Troops from the Somali region of Puntland on Sunday rescued 22 hostages held by pirates for almost three years after their ship was seized off the Yemeni coast, the authorities said, adding that the men bore signs of torture.
The crew from the Dubai-owned and Panamanian-flagged MV Iceberg were freed after two weeks of fighting and a siege of the vessel off the coast of Somalia, the Puntland authorities said in a statement.
"Puntland government forces conducting a humanitarian rescue operation have safely rescued 22 hostages on board the MV Iceberg 1 vessel," according to the statement from the semi-autonomous northern state.
It said the rescue of the multinational crew came after two weeks of "fighting pirates and laying siege to the vessel".
Government forces first surrounded the vessel on December 10 near the coastal village of Garaad in the Mudug region.
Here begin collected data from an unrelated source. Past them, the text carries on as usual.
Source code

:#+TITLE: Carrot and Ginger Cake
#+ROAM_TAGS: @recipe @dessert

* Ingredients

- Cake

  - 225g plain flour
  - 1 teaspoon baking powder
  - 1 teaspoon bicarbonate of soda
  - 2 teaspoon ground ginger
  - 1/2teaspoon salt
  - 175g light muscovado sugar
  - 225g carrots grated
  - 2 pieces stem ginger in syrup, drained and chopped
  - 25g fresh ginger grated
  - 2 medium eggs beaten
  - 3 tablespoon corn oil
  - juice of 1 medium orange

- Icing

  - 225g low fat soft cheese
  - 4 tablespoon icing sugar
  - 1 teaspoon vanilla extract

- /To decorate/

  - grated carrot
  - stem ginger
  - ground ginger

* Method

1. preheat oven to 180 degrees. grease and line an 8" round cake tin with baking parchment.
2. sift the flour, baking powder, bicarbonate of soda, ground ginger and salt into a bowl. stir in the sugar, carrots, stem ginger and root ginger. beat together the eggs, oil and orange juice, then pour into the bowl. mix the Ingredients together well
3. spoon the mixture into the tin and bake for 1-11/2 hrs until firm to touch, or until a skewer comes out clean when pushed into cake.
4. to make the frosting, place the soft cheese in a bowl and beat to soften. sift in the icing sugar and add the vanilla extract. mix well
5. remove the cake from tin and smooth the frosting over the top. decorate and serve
The 4,000 tonne ship was seized in the Gulf of Aden in March 2010 with a crew of 24 people hailing from Ghana, India, Pakistan, the Philippines, Sudan and Yemen.
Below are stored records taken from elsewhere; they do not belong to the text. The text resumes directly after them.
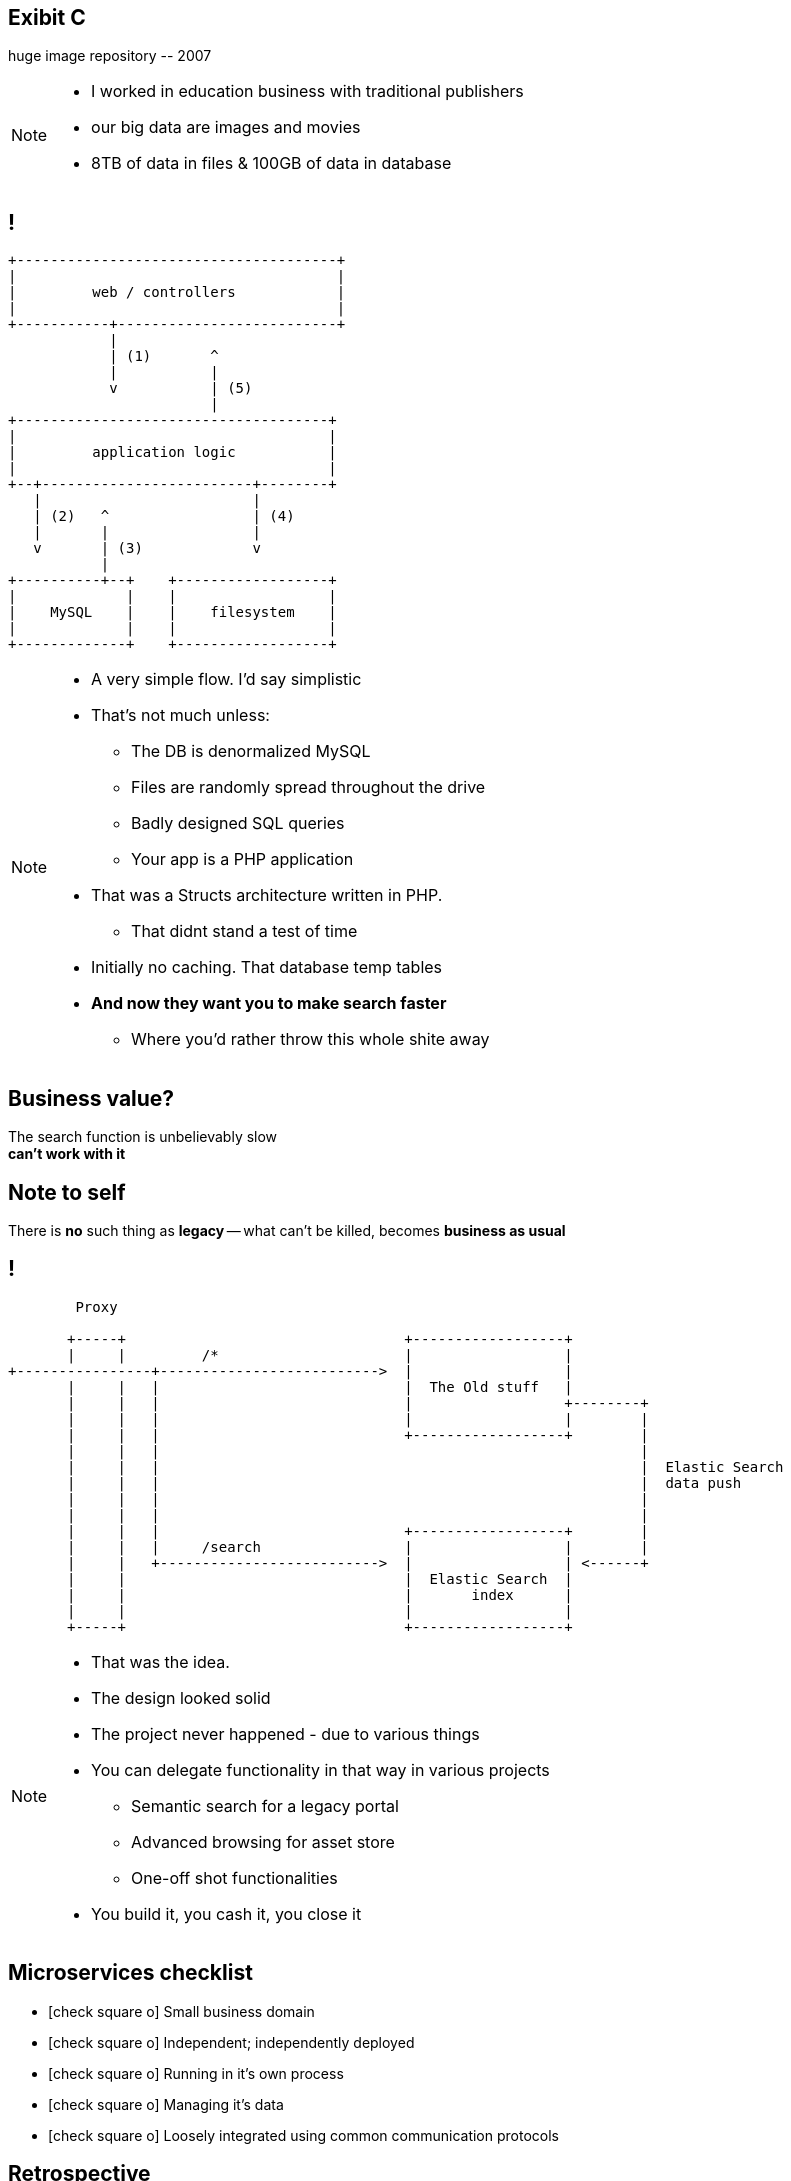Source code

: [.recap]
== Exibit C

[.statement.pull-right]
huge image repository [detail]#-- 2007#

[NOTE]
[role="speaker"]
====
* I worked in education business with traditional publishers
* our big data are images and movies
* 8TB of data in files & 100GB of data in database
====

[.terminal, background-color="black"]
== !

....
+--------------------------------------+
|                                      |
|         web / controllers            |
|                                      |
+-----------+--------------------------+
            |
            | (1)       ^
            |           |
            v           | (5)
                        |
+-------------------------------------+
|                                     |
|         application logic           |
|                                     |
+--+-------------------------+--------+
   |                         |
   | (2)   ^                 | (4)
   |       |                 |
   v       | (3)             v
           |
+----------+--+    +------------------+
|             |    |                  |
|    MySQL    |    |    filesystem    |
|             |    |                  |
+-------------+    +------------------+
....

[NOTE]
[role="speaker"]
====
* A very simple flow. I'd say simplistic
* That's not much unless:
** The DB is denormalized MySQL
** Files are randomly spread throughout the drive
** Badly designed SQL queries
** Your app is a PHP application
* That was a Structs architecture written in PHP.
** That didnt stand a test of time
* Initially no caching. That database temp tables
* *And now they want you to make search faster*
** Where you'd rather throw this whole shite away
====

[.right]
== Business value?

[.pull-right]
The search function is unbelievably slow +
[pull-right]#*can't work with it*#


[.topic.recap.red-border]
== Note to self

[.statement]
There is *no* such thing as *legacy* 
-- what can't be killed, becomes  
[pull-right]#*business as usual*#

[.terminal, background-color="black"]
== !
....
        Proxy

       +-----+                                 +------------------+
       |     |         /*                      |                  |
+----------------+-------------------------->  |                  |
       |     |   |                             |  The Old stuff   |
       |     |   |                             |                  +--------+
       |     |   |                             |                  |        |
       |     |   |                             +------------------+        |
       |     |   |                                                         |
       |     |   |                                                         |  Elastic Search
       |     |   |                                                         |  data push
       |     |   |                                                         |
       |     |   |                                                         |
       |     |   |                             +------------------+        |
       |     |   |     /search                 |                  |        |
       |     |   +-------------------------->  |                  | <------+
       |     |                                 |  Elastic Search  |
       |     |                                 |       index      |
       |     |                                 |                  |
       +-----+                                 +------------------+
....

[NOTE]
[role="speaker"]
====
* That was the idea.
* The design looked solid
* The project never happened - due to various things

* You can delegate functionality in that way in various projects
** Semantic search for a legacy portal
** Advanced browsing for asset store
** One-off shot functionalities
* You build it, you cash it, you close it
====

// [.recap-red]
// == Note to self

// [.statement]
// Once observed -- *everything is* +
// *a* not always micro
// [pull-right]#*service*# +


// [NOTE]
// [role="speaker"]
// ====
// * That brings me to another example
// * Depending on your definition, what is microservice
// ** How micro should be the service
// ** Or size doesnt matter - but responsibility
// * If you bound the context, aggregate - is it enough for microservice
// ====

== Microservices checklist

* icon:check-square-o[] Small business domain
* icon:check-square-o[] Independent; independently deployed
* icon:check-square-o[] Running in it's own process
* icon:check-square-o[] Managing it's data
* icon:check-square-o[] Loosely integrated using common communication protocols

== Retrospective

== !

[quote, Distributed Systems (2007) - Principles & Paradigms, Andrew Tanenbaum]
____
(...) as every parent of a small child knows, converting a large object into small fragments is considerably easier than the reverse process.
____

// == !
//
// * Te same koncepcją mają różne znaczenie w rożnych obszarach +
// [detail]#modele kanoniczne, DDD itp#
// * Nie ma możliwości przeprowadzenia spójnej aktualizacji w systemie rozproszonym, po kilku bazach danych
// * Jak zarządzać potencjalnym brakiem spójności danych

[NOTE.speaker]
====
* Distributed Systems (2007) - Principles & Paradigms. Chapter 7, consistency and replication
** It's fairly academic. If you looking for something easier there is *Designing Data-Intensive Applications* by Martin Kleppmann
* Yeah, what about data?? What have I done?
* I've introduced replication? What I though it through? What are the consequences? How I introduced it? Is it performant?
* What is there is an error? Are there any business rules for mistakes, cache misses etc?
** Like in airlines? With overbooking
====

[.terminal, background-color="black"]
== !

....
Write through

  update query       +--------------------------+         +----------------------------------+
-------------------->| update denormalized view |-------->| update persistent (master) store |
                     +--------------------------+         +----------------------------------+


Write behind

  update query   +----------------------------------+            +---------------------------+
---------------->| update persistent (master) store |----------->| update denormalized views |
                 +----------------------------------+            +---------------------------+


Read through

  read query          +--------------------------+               +---------------------------+
<---------------------| update denormalized view |<--------------|   read persistent store   |
                      +--------------------------+               +---------------------------+

....

[NOTE.speaker]
====
In here were are caching, which is a special case for replication. 
Depending on the architecture we work with 

* consistency (is the set of data same between nodes)
** what data is in our read / query model
* coherence (has each copy of the data abide the same rules)
** how the data got into the read / query model
====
Puntland authorities gave no indication Sunday what became of the two other missing crew members.
"After two years and nine months in captivity, the hostages have suffered signs of physical torture and illness," the authorities said. "The hostages are now receiving nutrition and medical care."
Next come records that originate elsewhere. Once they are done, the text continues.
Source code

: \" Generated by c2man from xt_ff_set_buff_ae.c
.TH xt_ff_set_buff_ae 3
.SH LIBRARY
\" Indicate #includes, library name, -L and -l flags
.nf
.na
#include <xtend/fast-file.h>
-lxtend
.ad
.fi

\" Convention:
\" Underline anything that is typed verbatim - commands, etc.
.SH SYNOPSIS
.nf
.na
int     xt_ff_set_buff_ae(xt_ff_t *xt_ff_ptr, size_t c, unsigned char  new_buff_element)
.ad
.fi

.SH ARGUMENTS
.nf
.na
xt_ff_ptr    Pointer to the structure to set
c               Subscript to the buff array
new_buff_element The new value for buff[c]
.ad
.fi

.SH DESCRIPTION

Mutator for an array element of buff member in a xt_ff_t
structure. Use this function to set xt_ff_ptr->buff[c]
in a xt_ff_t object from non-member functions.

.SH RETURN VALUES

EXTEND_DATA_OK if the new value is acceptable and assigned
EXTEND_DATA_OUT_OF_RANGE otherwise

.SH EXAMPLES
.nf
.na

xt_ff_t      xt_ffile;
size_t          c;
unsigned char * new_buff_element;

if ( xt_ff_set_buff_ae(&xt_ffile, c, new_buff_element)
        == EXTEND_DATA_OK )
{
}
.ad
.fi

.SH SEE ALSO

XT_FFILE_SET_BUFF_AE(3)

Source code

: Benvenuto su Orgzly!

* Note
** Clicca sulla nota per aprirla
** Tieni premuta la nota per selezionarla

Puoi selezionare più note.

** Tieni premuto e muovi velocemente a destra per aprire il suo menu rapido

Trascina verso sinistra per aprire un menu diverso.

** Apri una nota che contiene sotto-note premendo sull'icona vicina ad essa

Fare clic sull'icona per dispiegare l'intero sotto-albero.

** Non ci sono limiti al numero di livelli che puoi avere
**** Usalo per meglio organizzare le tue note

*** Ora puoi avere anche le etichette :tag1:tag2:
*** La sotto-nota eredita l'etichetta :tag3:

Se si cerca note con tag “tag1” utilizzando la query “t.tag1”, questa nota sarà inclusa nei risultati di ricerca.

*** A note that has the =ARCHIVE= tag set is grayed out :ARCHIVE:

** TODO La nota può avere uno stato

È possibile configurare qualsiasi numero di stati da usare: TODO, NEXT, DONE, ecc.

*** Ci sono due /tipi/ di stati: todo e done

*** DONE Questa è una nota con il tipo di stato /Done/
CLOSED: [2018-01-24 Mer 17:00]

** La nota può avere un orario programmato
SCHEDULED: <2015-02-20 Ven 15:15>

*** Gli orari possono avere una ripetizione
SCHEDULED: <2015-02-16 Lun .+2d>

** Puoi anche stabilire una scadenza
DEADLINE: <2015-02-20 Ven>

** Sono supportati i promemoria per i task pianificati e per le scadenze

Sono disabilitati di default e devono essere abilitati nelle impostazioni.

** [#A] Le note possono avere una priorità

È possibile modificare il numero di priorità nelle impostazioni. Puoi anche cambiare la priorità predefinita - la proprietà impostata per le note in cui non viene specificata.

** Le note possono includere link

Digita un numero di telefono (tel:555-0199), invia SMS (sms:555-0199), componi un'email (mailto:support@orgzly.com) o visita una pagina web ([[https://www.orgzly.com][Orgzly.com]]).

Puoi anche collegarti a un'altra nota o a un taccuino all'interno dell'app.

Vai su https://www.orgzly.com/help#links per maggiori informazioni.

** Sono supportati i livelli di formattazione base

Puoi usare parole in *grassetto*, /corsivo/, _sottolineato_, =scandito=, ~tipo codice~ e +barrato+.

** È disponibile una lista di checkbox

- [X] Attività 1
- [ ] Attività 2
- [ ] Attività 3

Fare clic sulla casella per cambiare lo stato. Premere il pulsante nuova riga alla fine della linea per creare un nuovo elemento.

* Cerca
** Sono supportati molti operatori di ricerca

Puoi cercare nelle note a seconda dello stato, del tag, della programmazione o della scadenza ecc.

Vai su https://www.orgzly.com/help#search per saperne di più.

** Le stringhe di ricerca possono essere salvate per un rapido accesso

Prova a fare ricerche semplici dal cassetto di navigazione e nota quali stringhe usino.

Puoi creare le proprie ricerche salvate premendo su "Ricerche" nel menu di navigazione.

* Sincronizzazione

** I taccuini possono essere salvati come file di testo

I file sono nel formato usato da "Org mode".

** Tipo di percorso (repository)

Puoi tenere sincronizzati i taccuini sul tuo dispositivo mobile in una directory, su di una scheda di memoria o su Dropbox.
Somalia has been ravaged by a relentless conflict since 1991, and a lack of effective central authority has allowed pirate gangs, extremist militia and other armed groups to control mini-fiefdoms.
However, piracy attacks off the coast of Somalia have plummeted to a three-year low thanks to beefed up naval patrols and armed security aboard ships in the Gulf of Aden and the Indian Ocean.
But while the pirates have lost ground, the International Maritime Bureau warned in October that Somalia's waters remain extremely high-risk.